In July, Eddie Holguin, Jr., one of the three El Paso City Council members who consistently voted against the stadium deal, wrote a blistering guest columnist op-ed piece published by the Times in July criticizing the owners of MSSG for refusing to guarantee the increased costs. “Despite being the wealthiest families in the region, they apparently cannot guarantee they will make good on $8 million in increased costs to the stadium in the event of bankruptcy because they believe the rules that apply to ordinary taxpayers when they make a major purchase do not apply to the rich.”
Holguin was skeptical of the revenue projections for the new stadium. ” [I]f the attendance projections dreamed up by MSSG and city staff do not meet expectations,” he wrote, “sales tax revenues that fund city services will need to be used. El Paso property taxes will have to be increased to cover any shortfalls.”
He noted that “[a]lready, the city manager is recommending a $26 dollar tax increase to this year’s budget to cover some of the costs for imploding a perfectly good city hall and moving city council officials and departments to the former El Paso Times building.”
Holguin found “[m]ost disturbing . . . the fact that according to the previous mayor, the MSSG and the city manager conspired to deprive taxpayers of the right to vote on the project in order to ram it through. In this deceptive process, automatic penalties were built into the contract so they could not be changed, even by newly elected officials.”
In September, Holguin’s skepticism about the stadium’s cost and revenue projections were borne out when MSSG wrote a letter to Mayor Leeser, warning him that the final expenditures for the stadium could be as much as $10 million more than the $64 million previously projected.

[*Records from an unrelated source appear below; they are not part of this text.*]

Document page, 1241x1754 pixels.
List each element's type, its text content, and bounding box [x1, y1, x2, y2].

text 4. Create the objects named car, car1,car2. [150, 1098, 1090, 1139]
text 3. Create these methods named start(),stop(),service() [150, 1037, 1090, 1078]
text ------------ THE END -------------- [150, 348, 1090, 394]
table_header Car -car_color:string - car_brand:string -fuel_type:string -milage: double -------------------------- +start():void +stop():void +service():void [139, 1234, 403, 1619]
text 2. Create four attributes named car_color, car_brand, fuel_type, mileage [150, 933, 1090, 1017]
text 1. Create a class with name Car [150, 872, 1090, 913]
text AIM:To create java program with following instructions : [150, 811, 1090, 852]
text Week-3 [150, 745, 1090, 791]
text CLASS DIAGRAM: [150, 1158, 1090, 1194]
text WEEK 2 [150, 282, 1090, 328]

KFOX TV reported that “both the city of El Paso and MountainStar have started discussing ways to come up with that extra money. . . With the prospect of even more money being needed, some El Pasoans say enough is enough, while others say it’s a necessary investment. “
Nancy Silva is one of those El Pasoans who think enough is enough. “I think that it’s way too much, at first they said it was gonna be a specific price, now they’re saying its going to go up $10 million more,” she said after news broke of yet another cost increase. Silva has changed her mind about the merits of the stadium, as well. “I used to be for the ballpark, now I’m against it,” she stated, “because they keep increasing the price so much, and I don’t think it’s going to bring in revenue, because knowing people in El Paso, they show up for the first three games, but as soon as a team starts losing, they stop going.”

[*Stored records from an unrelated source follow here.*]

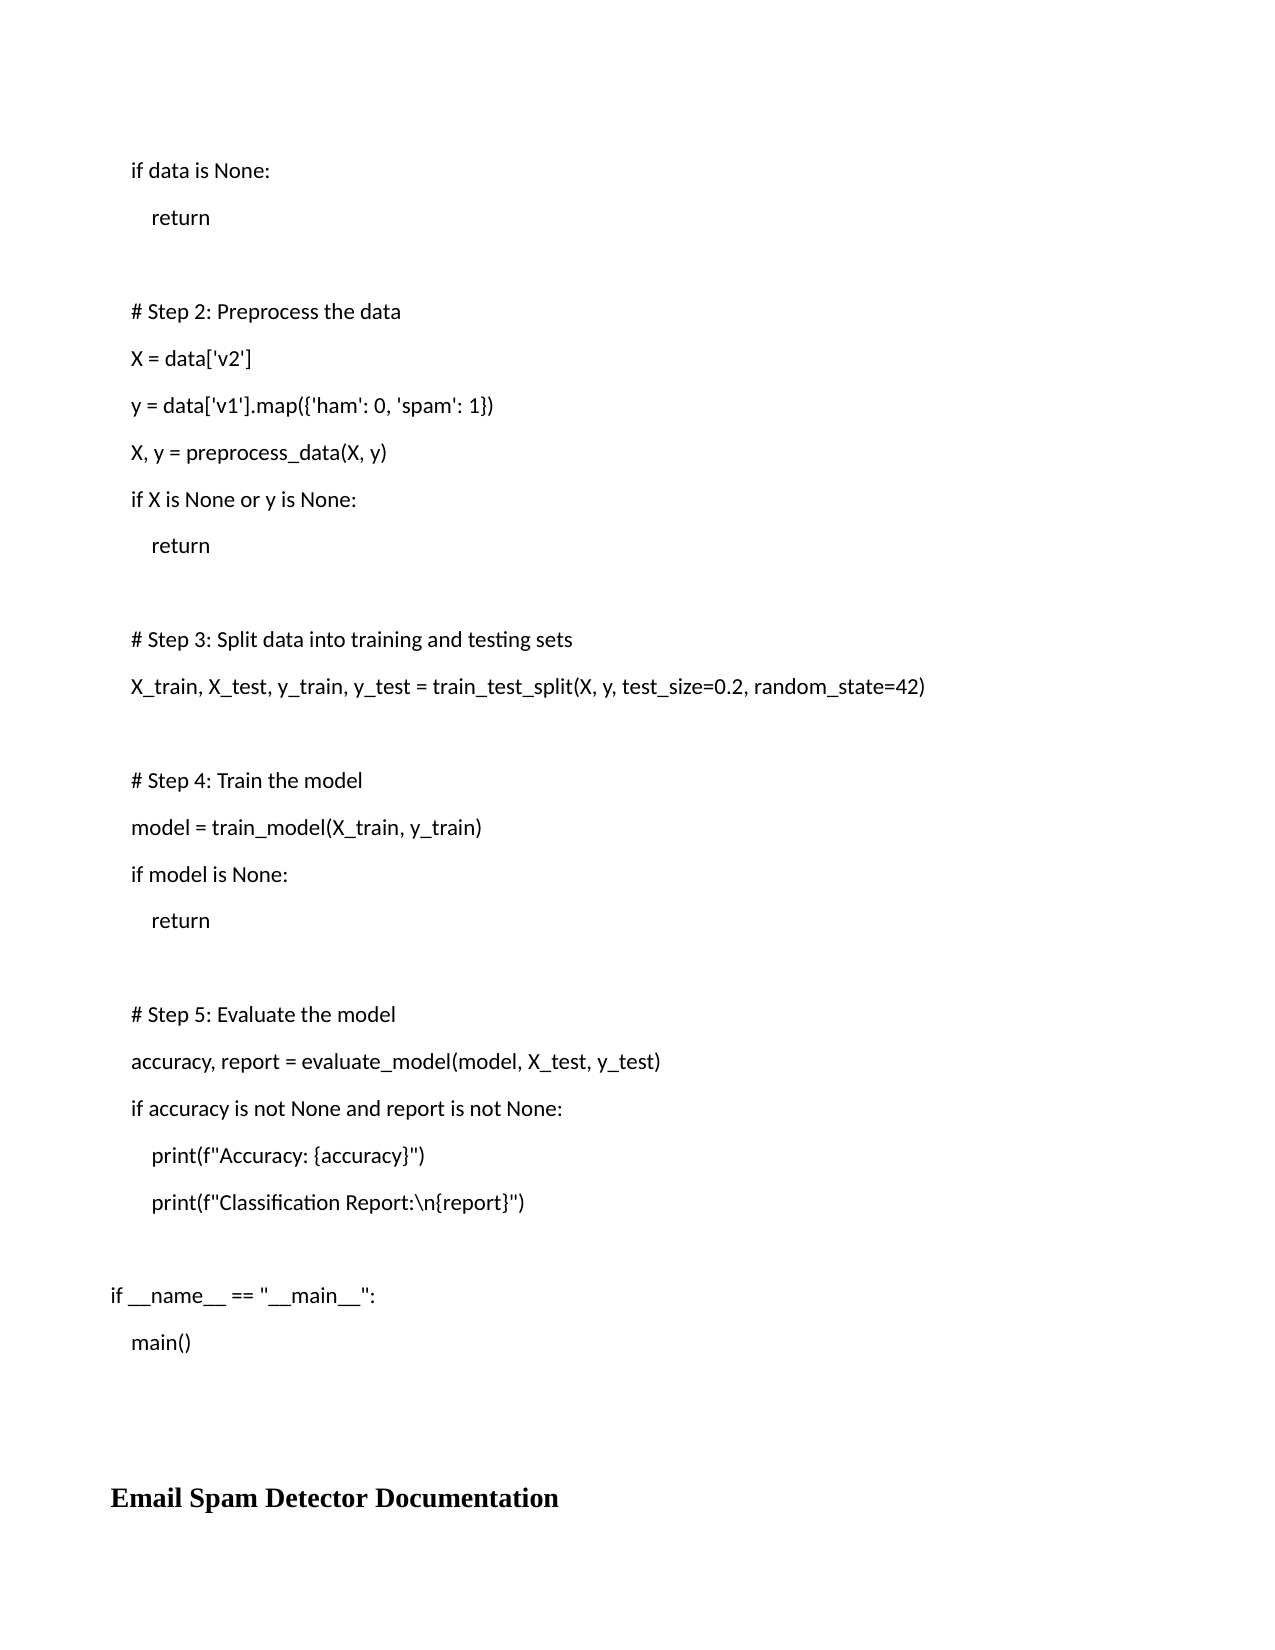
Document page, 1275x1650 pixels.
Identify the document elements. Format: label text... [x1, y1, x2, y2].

text if accuracy is not None and report is not None: [110, 1094, 1167, 1122]
text X_train, X_test, y_train, y_test = train_test_split(X, y, test_size=0.2, random_state=42) [110, 672, 1167, 700]
text if model is None: [110, 860, 1167, 888]
text if data is None: [110, 157, 1167, 184]
text y = data['v1'].map({'ham': 0, 'spam': 1}) [110, 391, 1167, 419]
text model = train_model(X_train, y_train) [110, 813, 1167, 841]
text # Step 5: Evaluate the model [110, 1000, 1167, 1028]
text X = data['v2'] [110, 344, 1167, 372]
text # Step 4: Train the model [110, 766, 1167, 794]
text # Step 2: Preprocess the data [110, 297, 1167, 325]
text print(f"Accuracy: {accuracy}") [110, 1141, 1167, 1169]
text main() [110, 1328, 1167, 1356]
text print(f"Classification Report:\n{report}") [110, 1188, 1167, 1216]
text return [110, 907, 1167, 934]
text return [110, 532, 1167, 559]
text accuracy, report = evaluate_model(model, X_test, y_test) [110, 1047, 1167, 1075]
text X, y = preprocess_data(X, y) [110, 438, 1167, 466]
text if __name__ == "__main__": [110, 1282, 1167, 1309]
text return [110, 203, 1167, 231]
text # Step 3: Split data into training and testing sets [110, 625, 1167, 653]
text if X is None or y is None: [110, 485, 1167, 513]
text Email Spam Detector Documentation [110, 1482, 1167, 1514]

Despite the stadium’s ever climbing cost over runs and growing public dissatifaction, the Chihuahas are scheduled to take the field for the first time in their new stadium in April. Earlier this month, Chihuahas general manager Brad Taylor told the Times that construction of the new stadium is nearing a close, though the final installation of the seats will not take place until February, a little more than a month before the 2014 season begins.